**ACTIVITY:** The records are to be repeated exactly, and any images in them are to be dropped.
-- EXERCISE MATERIAL follows --
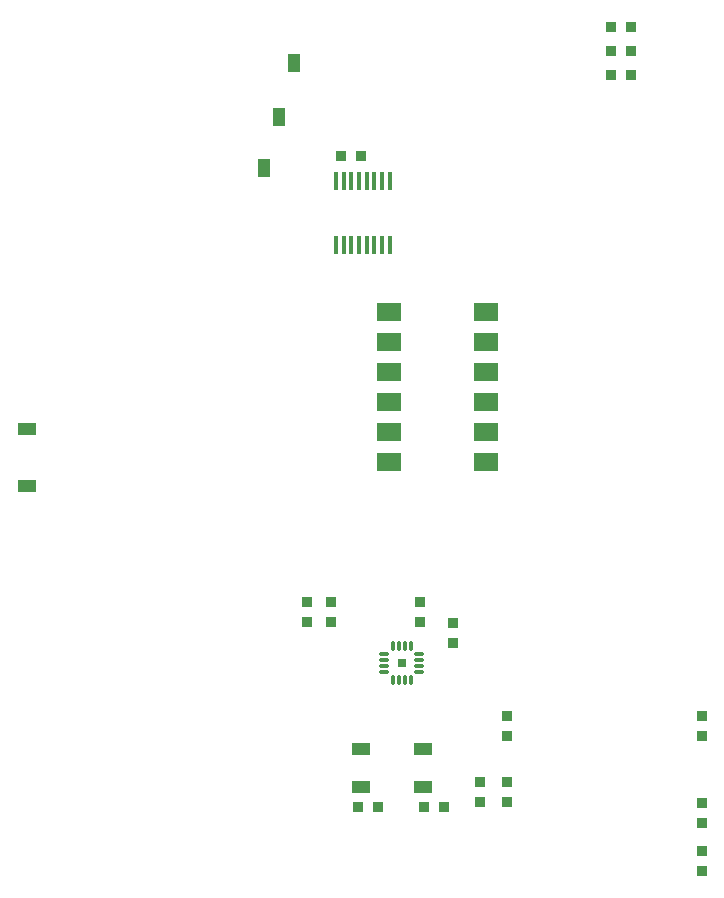
<source format=gtp>
G04*
G04 #@! TF.GenerationSoftware,Altium Limited,Altium Designer,22.1.2 (22)*
G04*
G04 Layer_Color=8421504*
%FSLAX25Y25*%
%MOIN*%
G70*
G04*
G04 #@! TF.SameCoordinates,8EC6406F-258D-449A-8705-EE3481E119B6*
G04*
G04*
G04 #@! TF.FilePolarity,Positive*
G04*
G01*
G75*
%ADD16O,0.01575X0.06299*%
%ADD17R,0.08465X0.05906*%
%ADD18R,0.03740X0.03740*%
%ADD19R,0.03937X0.06299*%
%ADD20R,0.03740X0.03740*%
%ADD21O,0.01102X0.03347*%
%ADD22O,0.03347X0.01102*%
%ADD23R,0.03150X0.03150*%
%ADD24R,0.06102X0.03937*%
%ADD25R,0.06299X0.03937*%
D16*
X579957Y390630D02*
D03*
X577398D02*
D03*
X574839D02*
D03*
X572280D02*
D03*
X569721D02*
D03*
X567161D02*
D03*
X564602D02*
D03*
X562043D02*
D03*
X579957Y369370D02*
D03*
X577398D02*
D03*
X574839D02*
D03*
X572280D02*
D03*
X569721D02*
D03*
X567161D02*
D03*
X564602D02*
D03*
X562043D02*
D03*
D17*
X612240Y297000D02*
D03*
Y307000D02*
D03*
Y317000D02*
D03*
Y327000D02*
D03*
Y337000D02*
D03*
Y347000D02*
D03*
X579760Y297000D02*
D03*
Y307000D02*
D03*
Y317000D02*
D03*
Y327000D02*
D03*
Y337000D02*
D03*
Y347000D02*
D03*
D18*
X563654Y399000D02*
D03*
X570346D02*
D03*
X569554Y181942D02*
D03*
X576247D02*
D03*
X598246D02*
D03*
X591553D02*
D03*
X660347Y426000D02*
D03*
X653653D02*
D03*
X660347Y434000D02*
D03*
X653653D02*
D03*
X660347Y442000D02*
D03*
X653653D02*
D03*
D19*
X548000Y430000D02*
D03*
X538000Y395000D02*
D03*
X543000Y412000D02*
D03*
D20*
X601000Y236653D02*
D03*
Y243347D02*
D03*
X684000Y167347D02*
D03*
Y176654D02*
D03*
X610000Y190347D02*
D03*
X619000D02*
D03*
X590000Y250346D02*
D03*
X552575D02*
D03*
X560575D02*
D03*
Y243653D02*
D03*
X552575D02*
D03*
X590000D02*
D03*
X619000Y183653D02*
D03*
X610000D02*
D03*
X619000Y212347D02*
D03*
Y205654D02*
D03*
X684000Y183346D02*
D03*
Y205654D02*
D03*
Y212347D02*
D03*
Y160653D02*
D03*
D21*
X586953Y224193D02*
D03*
X584984D02*
D03*
X583016D02*
D03*
X581047D02*
D03*
Y235807D02*
D03*
X583016D02*
D03*
X584984D02*
D03*
X586953D02*
D03*
D22*
X578193Y232953D02*
D03*
Y229016D02*
D03*
Y227047D02*
D03*
X589807D02*
D03*
Y229016D02*
D03*
Y230984D02*
D03*
Y232953D02*
D03*
X578193Y230984D02*
D03*
D23*
X584000Y230000D02*
D03*
D24*
X570565Y188643D02*
D03*
X591235D02*
D03*
Y201242D02*
D03*
X570565D02*
D03*
D25*
X459000Y308000D02*
D03*
Y289000D02*
D03*
M02*

</source>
-- EXERCISE MATERIAL concluded --
**REPLY TO THE EXERCISE:**
<source format=gtp>
G04*
G04 #@! TF.GenerationSoftware,Altium Limited,Altium Designer,22.1.2 (22)*
G04*
G04 Layer_Color=8421504*
%FSLAX25Y25*%
%MOIN*%
G70*
G04*
G04 #@! TF.SameCoordinates,8EC6406F-258D-449A-8705-EE3481E119B6*
G04*
G04*
G04 #@! TF.FilePolarity,Positive*
G04*
G01*
G75*
%ADD16O,0.01575X0.06299*%
%ADD17R,0.08465X0.05906*%
%ADD18R,0.03740X0.03740*%
%ADD19R,0.03937X0.06299*%
%ADD20R,0.03740X0.03740*%
%ADD21O,0.01102X0.03347*%
%ADD22O,0.03347X0.01102*%
%ADD23R,0.03150X0.03150*%
%ADD24R,0.06102X0.03937*%
%ADD25R,0.06299X0.03937*%
D16*
X579957Y390630D02*
D03*
X577398D02*
D03*
X574839D02*
D03*
X572280D02*
D03*
X569721D02*
D03*
X567161D02*
D03*
X564602D02*
D03*
X562043D02*
D03*
X579957Y369370D02*
D03*
X577398D02*
D03*
X574839D02*
D03*
X572280D02*
D03*
X569721D02*
D03*
X567161D02*
D03*
X564602D02*
D03*
X562043D02*
D03*
D17*
X612240Y297000D02*
D03*
Y307000D02*
D03*
Y317000D02*
D03*
Y327000D02*
D03*
Y337000D02*
D03*
Y347000D02*
D03*
X579760Y297000D02*
D03*
Y307000D02*
D03*
Y317000D02*
D03*
Y327000D02*
D03*
Y337000D02*
D03*
Y347000D02*
D03*
D18*
X563654Y399000D02*
D03*
X570346D02*
D03*
X569554Y181942D02*
D03*
X576247D02*
D03*
X598246D02*
D03*
X591553D02*
D03*
X660347Y426000D02*
D03*
X653653D02*
D03*
X660347Y434000D02*
D03*
X653653D02*
D03*
X660347Y442000D02*
D03*
X653653D02*
D03*
D19*
X548000Y430000D02*
D03*
X538000Y395000D02*
D03*
X543000Y412000D02*
D03*
D20*
X601000Y236653D02*
D03*
Y243347D02*
D03*
X684000Y167347D02*
D03*
Y176654D02*
D03*
X610000Y190347D02*
D03*
X619000D02*
D03*
X590000Y250346D02*
D03*
X552575D02*
D03*
X560575D02*
D03*
Y243653D02*
D03*
X552575D02*
D03*
X590000D02*
D03*
X619000Y183653D02*
D03*
X610000D02*
D03*
X619000Y212347D02*
D03*
Y205654D02*
D03*
X684000Y183346D02*
D03*
Y205654D02*
D03*
Y212347D02*
D03*
Y160653D02*
D03*
D21*
X586953Y224193D02*
D03*
X584984D02*
D03*
X583016D02*
D03*
X581047D02*
D03*
Y235807D02*
D03*
X583016D02*
D03*
X584984D02*
D03*
X586953D02*
D03*
D22*
X578193Y232953D02*
D03*
Y229016D02*
D03*
Y227047D02*
D03*
X589807D02*
D03*
Y229016D02*
D03*
Y230984D02*
D03*
Y232953D02*
D03*
X578193Y230984D02*
D03*
D23*
X584000Y230000D02*
D03*
D24*
X570565Y188643D02*
D03*
X591235D02*
D03*
Y201242D02*
D03*
X570565D02*
D03*
D25*
X459000Y308000D02*
D03*
Y289000D02*
D03*
M02*

</source>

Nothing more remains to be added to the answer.